In Armies of Sand: The Past, Present and Future of Arab Military Effectiveness, Kenneth Pollack charts the history of Arab armies and seeks to diagnose how they came to be what they are. A military analyst concentrating on the Persian Gulf at the CIA and National Security Council as well as a resident scholar at the American Enterprise Institute, his new book is comprehensive and a welcome contribution to our understand of the region and its war fighters.
Pollack starts with a series of questions. Why did the Iraqi Army collapse in the face of the ISIS assault in 2014? How did Libya manage to lose to Chad in 1987? While large conventional Arab armies have often been hobbled on the battlefield, in the last decades a plethora of extremist groups have proved to be threats to the Middle East and the world. This includes Hezbollah and ISIS. It might also include the Houthis in Yemen and other groups that have appeared capable of outwitting militaries that have more resources and power on paper.
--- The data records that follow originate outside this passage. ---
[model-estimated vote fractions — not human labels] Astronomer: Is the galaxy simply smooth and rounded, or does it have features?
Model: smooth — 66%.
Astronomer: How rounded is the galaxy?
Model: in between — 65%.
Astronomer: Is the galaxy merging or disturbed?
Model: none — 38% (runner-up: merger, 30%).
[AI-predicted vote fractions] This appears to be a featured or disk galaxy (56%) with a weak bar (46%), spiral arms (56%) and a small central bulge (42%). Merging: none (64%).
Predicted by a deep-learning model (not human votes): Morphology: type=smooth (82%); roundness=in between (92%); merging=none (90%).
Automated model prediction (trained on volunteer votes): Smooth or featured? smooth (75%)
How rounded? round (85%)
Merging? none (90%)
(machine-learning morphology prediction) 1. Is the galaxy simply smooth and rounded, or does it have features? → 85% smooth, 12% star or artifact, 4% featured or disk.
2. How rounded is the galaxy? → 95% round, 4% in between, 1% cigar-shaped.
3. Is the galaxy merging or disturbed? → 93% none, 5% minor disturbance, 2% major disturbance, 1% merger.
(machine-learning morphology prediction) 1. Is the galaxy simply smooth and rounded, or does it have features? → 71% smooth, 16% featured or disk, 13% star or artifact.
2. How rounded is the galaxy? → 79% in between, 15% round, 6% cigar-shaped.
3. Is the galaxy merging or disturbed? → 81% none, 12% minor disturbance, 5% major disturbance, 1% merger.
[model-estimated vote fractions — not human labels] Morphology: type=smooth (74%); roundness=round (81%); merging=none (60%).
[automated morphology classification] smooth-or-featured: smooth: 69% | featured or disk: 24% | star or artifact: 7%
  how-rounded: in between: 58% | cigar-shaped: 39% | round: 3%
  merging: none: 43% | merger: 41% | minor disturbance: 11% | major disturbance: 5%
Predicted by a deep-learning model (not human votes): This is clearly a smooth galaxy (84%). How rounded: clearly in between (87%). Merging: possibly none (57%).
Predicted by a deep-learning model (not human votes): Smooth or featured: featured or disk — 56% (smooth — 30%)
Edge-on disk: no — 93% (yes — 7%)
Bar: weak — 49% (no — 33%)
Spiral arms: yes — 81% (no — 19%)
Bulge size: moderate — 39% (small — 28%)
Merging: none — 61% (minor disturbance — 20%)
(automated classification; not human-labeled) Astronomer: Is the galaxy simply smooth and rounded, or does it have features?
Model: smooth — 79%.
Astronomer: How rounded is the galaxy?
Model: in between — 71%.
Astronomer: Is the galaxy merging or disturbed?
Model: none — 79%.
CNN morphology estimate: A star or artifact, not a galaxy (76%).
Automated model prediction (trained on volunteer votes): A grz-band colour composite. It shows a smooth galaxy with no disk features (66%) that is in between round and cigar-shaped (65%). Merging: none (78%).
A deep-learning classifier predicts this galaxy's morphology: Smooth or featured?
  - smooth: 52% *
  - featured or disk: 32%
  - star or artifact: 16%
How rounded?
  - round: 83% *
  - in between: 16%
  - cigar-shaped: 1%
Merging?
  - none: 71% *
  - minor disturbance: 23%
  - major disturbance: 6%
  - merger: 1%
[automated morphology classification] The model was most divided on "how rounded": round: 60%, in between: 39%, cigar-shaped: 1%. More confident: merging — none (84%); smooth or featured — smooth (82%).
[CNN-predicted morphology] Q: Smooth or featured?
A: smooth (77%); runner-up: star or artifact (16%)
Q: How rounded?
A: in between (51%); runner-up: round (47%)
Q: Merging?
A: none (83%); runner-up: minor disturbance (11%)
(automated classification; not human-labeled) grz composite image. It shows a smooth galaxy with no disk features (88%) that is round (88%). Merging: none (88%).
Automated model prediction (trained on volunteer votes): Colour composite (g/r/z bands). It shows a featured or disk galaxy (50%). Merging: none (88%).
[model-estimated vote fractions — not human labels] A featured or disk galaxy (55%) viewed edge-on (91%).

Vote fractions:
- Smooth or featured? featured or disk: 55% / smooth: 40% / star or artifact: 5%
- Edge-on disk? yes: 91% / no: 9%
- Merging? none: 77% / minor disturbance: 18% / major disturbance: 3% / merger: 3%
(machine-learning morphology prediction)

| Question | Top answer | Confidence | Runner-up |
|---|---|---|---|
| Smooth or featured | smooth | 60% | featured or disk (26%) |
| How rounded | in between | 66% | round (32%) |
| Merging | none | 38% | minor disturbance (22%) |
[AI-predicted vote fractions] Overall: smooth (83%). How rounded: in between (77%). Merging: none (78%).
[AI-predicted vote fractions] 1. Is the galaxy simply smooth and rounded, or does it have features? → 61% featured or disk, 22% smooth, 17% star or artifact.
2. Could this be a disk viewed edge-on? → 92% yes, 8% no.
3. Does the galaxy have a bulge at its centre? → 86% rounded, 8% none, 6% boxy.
Tackling such a large subject would appear exhausting and possibly impenetrable for a reader. Yet Armies of Sand is incredibly approachable, because the author is not only passionate on the subject but also straightforward about what he wants to explain. 


“I cannot possibly present all of that history, country by country or war by war, in chronological order in this book and still have the space to discuss the sources of Arab military problems,” he noted. “I can’t possibly make a reader wade through all of that.” 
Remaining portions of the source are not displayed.